To acquire the 6-foot-1 Pajoy, United relinquished Cruz, a personable character who brought energy and grit to the midfield since joining the club from the Houston Dynamo last winter. Cruz, 22, won a starting job early this season, but in recent weeks, his playing time diminished. He didn’t enter either of back-to-back matches against the Columbus Crew and played just 10 minutes during last Saturday’s 2-1 loss at Sporting Kansas City.
Cruz said last week that he was becoming increasingly frustrated with his role. On Thursday, after being told about the trade before practice, he said: “I wasn’t playing much, I was obviously unhappy, but I didn’t ask for a trade. When they called me in this morning, I didn’t expect it.”
Cruz added: “I am thankful to D.C. United — there’s no ill-will.”
Olsen said Cruz became expendable because United has a “luxury of riches” at the wide midfield positions.
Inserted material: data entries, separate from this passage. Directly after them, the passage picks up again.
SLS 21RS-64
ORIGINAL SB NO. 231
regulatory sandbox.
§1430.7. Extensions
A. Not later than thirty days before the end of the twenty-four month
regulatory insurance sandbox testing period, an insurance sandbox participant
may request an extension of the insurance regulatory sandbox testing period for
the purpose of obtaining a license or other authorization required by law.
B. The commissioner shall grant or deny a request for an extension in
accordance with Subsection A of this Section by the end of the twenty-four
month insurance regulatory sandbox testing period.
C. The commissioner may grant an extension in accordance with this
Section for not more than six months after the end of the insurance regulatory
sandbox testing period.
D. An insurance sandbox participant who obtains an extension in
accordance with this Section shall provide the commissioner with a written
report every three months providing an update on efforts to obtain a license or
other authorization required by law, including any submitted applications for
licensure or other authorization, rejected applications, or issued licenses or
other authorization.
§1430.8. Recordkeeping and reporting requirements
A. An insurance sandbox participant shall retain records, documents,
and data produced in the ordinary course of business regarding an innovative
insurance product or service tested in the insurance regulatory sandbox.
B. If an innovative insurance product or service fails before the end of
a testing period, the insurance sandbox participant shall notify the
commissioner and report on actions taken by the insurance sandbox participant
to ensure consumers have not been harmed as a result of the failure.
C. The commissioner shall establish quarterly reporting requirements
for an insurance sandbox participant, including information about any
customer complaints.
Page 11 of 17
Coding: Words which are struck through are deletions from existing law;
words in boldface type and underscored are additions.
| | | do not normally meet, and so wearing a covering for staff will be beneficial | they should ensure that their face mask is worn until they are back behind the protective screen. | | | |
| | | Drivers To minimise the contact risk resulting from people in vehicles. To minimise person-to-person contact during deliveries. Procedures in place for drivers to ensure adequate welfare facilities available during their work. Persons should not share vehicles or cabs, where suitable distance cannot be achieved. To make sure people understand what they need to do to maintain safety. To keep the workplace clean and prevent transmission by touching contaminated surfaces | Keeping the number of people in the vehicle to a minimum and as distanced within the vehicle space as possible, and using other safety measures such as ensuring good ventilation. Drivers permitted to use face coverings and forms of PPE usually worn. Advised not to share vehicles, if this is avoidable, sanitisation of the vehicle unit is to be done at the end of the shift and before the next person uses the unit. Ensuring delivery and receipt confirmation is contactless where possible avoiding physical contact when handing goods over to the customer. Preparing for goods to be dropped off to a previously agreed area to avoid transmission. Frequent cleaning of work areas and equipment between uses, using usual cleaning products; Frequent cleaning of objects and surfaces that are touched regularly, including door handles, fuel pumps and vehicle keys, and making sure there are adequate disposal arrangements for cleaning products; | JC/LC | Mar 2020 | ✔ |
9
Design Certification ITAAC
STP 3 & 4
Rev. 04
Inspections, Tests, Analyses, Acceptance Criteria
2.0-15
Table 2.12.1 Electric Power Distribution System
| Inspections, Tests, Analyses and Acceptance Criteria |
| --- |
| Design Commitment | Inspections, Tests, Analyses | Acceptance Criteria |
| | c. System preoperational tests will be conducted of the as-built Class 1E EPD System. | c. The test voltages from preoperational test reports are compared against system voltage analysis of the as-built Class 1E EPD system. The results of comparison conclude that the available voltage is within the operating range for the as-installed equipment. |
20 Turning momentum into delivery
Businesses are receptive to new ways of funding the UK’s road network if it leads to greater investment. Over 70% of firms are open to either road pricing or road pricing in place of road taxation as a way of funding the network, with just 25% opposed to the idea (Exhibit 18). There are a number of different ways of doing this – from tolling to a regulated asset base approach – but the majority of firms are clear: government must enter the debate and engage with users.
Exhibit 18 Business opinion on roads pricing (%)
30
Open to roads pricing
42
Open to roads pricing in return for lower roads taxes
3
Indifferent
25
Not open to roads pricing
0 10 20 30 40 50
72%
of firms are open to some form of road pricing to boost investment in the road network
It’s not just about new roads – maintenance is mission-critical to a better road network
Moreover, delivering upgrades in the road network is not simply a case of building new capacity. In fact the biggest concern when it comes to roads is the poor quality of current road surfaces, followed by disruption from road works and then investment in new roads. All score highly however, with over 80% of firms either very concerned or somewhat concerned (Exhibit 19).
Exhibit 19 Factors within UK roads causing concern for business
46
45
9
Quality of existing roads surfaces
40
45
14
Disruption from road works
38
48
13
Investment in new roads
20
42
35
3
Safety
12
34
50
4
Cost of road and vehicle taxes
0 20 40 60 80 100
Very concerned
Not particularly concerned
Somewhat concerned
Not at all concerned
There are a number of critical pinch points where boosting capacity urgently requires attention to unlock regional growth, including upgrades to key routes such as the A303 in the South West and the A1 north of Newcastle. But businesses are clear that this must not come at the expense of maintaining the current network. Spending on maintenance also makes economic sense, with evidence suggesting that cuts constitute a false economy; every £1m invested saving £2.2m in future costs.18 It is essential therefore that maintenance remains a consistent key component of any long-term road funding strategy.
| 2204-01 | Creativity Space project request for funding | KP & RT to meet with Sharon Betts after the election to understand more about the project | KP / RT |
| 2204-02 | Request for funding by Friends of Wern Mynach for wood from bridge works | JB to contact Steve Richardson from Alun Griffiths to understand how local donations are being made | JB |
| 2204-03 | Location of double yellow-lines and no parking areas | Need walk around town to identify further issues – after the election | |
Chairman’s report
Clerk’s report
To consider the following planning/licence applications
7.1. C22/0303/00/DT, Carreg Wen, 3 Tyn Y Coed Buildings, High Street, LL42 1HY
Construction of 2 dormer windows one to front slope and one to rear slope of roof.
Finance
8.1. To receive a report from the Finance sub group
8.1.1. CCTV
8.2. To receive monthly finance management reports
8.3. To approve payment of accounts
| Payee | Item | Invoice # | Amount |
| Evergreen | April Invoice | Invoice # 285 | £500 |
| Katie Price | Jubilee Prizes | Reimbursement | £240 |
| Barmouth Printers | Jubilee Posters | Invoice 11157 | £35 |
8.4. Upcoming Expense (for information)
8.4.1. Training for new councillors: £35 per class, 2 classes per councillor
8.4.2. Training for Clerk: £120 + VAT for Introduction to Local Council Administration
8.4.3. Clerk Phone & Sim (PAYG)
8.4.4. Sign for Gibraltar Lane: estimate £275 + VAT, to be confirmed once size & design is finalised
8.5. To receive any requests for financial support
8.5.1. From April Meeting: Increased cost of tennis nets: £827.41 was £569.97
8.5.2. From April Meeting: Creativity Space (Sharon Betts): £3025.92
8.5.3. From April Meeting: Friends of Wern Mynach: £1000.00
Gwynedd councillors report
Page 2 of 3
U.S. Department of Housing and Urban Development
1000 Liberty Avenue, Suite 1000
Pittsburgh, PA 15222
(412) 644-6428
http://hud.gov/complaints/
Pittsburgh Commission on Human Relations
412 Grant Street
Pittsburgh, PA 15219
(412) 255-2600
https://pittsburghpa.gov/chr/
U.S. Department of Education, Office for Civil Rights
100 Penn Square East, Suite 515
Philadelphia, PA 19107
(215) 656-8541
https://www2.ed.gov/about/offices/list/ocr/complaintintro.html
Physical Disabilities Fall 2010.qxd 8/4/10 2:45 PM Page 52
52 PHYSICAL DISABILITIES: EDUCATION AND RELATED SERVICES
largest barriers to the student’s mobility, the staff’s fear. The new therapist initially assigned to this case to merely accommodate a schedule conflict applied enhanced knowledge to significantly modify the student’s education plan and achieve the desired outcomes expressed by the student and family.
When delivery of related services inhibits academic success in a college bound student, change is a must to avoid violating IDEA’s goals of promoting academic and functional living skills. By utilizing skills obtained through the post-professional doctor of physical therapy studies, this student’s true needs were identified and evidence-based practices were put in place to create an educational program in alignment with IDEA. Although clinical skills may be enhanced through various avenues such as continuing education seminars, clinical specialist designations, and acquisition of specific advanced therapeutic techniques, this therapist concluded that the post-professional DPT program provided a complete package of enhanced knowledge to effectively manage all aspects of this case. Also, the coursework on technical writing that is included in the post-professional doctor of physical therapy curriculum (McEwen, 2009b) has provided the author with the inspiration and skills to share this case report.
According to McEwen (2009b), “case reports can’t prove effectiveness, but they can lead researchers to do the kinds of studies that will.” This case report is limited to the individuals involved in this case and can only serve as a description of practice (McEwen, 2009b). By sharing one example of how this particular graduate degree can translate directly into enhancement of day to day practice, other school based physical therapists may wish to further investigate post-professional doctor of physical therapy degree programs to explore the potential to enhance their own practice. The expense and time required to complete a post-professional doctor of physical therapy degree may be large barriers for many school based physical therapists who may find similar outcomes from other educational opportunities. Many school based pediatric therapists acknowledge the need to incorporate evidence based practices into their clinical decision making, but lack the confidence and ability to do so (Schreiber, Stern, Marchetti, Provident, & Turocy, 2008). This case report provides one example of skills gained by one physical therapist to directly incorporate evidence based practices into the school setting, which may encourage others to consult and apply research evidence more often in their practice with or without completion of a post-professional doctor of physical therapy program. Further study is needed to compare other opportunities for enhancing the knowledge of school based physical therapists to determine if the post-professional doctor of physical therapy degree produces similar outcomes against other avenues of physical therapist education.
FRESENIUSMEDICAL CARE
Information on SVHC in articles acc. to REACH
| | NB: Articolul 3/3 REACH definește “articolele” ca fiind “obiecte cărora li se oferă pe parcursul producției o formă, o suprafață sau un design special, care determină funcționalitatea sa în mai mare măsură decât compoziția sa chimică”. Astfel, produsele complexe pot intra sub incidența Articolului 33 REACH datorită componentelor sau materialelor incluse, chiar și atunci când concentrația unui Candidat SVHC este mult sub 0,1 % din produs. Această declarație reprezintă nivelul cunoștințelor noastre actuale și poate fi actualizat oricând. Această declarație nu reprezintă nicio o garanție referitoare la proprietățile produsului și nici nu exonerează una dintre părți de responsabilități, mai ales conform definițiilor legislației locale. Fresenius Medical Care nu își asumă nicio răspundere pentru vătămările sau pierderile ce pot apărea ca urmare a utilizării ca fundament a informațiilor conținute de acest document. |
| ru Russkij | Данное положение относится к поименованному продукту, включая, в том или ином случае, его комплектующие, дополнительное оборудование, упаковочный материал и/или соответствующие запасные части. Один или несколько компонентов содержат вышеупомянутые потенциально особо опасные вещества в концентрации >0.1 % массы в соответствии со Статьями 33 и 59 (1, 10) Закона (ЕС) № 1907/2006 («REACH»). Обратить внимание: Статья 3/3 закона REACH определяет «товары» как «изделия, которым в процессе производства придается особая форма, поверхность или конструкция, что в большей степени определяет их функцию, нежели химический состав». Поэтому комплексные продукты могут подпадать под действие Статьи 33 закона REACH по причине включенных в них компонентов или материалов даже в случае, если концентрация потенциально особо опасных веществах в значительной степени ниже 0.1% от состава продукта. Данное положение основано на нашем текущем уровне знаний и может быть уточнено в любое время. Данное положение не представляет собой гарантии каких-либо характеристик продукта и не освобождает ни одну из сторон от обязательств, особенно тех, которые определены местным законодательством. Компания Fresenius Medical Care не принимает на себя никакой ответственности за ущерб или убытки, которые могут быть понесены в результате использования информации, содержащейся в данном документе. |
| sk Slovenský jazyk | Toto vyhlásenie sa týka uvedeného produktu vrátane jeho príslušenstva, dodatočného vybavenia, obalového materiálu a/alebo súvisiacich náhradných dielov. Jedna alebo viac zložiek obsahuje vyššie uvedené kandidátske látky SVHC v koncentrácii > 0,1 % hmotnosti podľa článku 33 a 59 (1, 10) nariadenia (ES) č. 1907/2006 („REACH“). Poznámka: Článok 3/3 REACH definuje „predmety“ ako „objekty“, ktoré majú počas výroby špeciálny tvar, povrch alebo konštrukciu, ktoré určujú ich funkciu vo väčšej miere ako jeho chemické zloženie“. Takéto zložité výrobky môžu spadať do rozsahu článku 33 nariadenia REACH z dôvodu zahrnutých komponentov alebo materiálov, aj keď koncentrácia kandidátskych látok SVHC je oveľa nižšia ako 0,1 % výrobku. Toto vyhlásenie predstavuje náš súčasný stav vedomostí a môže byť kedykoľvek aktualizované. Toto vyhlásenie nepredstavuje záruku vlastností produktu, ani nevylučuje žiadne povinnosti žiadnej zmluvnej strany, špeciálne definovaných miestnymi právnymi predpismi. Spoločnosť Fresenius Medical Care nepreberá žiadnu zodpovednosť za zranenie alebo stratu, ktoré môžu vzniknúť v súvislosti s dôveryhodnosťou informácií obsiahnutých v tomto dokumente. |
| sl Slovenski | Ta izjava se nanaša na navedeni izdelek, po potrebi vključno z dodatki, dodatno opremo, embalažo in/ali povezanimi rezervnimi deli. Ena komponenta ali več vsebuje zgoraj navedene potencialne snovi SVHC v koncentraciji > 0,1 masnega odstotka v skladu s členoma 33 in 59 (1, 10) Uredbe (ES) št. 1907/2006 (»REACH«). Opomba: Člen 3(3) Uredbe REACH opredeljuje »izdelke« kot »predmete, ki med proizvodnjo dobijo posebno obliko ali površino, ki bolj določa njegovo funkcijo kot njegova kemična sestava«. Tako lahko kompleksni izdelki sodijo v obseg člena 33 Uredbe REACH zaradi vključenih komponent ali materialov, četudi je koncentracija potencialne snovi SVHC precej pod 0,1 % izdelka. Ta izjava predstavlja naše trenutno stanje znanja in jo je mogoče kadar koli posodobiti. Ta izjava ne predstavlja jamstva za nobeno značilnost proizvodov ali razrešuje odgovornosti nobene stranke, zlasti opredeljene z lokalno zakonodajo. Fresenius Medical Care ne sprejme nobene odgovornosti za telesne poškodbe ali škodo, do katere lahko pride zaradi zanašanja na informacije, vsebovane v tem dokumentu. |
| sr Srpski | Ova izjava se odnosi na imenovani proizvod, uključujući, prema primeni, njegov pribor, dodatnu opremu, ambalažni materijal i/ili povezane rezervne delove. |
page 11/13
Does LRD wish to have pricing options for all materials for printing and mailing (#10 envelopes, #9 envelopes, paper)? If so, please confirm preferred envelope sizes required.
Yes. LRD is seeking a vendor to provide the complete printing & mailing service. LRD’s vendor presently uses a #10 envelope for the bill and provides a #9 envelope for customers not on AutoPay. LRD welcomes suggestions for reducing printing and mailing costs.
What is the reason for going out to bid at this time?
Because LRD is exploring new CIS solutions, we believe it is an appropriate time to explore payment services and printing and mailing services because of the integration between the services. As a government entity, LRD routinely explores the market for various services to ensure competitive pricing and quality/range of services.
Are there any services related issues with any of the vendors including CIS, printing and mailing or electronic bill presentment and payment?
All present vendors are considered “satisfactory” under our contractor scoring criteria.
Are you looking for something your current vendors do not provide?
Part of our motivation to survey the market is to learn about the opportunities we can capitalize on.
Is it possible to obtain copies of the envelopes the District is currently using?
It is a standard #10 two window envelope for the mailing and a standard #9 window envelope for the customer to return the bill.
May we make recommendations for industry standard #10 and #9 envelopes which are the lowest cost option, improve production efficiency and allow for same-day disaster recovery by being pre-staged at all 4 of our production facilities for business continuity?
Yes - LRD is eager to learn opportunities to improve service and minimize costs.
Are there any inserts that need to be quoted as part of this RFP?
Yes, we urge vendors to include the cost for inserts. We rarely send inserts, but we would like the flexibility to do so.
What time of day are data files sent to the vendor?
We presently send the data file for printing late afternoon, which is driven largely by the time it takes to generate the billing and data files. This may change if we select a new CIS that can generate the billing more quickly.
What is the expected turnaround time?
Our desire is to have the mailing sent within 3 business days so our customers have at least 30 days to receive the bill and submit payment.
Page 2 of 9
Pontius is United’s leading scorer with 10 goals, DeLeon (four goals, three assists) is enjoying a quality rookie season, Andy Najar has rejoined the club after Olympic duty with Honduras and English veteran Lewis Neal has provided support on the left side.
That said, “It’s hard trading a guy like Danny,” Olsen said. “I like Danny, and he has had a real impact on the team and the community” in terms of fan outreach.
Asked if Cruz’s frustration was spilling over in the locker room, Olsen said: “I don’t think it affected the group that much. Who’s happy when they’re not playing? He’s an emotional kid but it was never a detriment.”
The exchange will impact United’s payroll. Cruz’s base salary was $100,000, while Pajoy earns $180,000 annually.
Pajoy has scored 47 goals in 215 appearances since beginning his career with Colombian club Cortulua in 2004. He also played in his homeland for Atletico Huila in 2005, Boyaca Chico in 2006, Deportivo Cucuta from 2007 to ’09, Deportivo Cali in 2010, and Millonarios in 2010 before a loan to Itagui Ditaires last year.
“We felt that we needed to add another piece up top and the opportunity to get Lionard Pajoy was one that we could not pass up,” General Manager Dave Kasper said in a written statement. “We’re excited to integrate him into our side immediately.”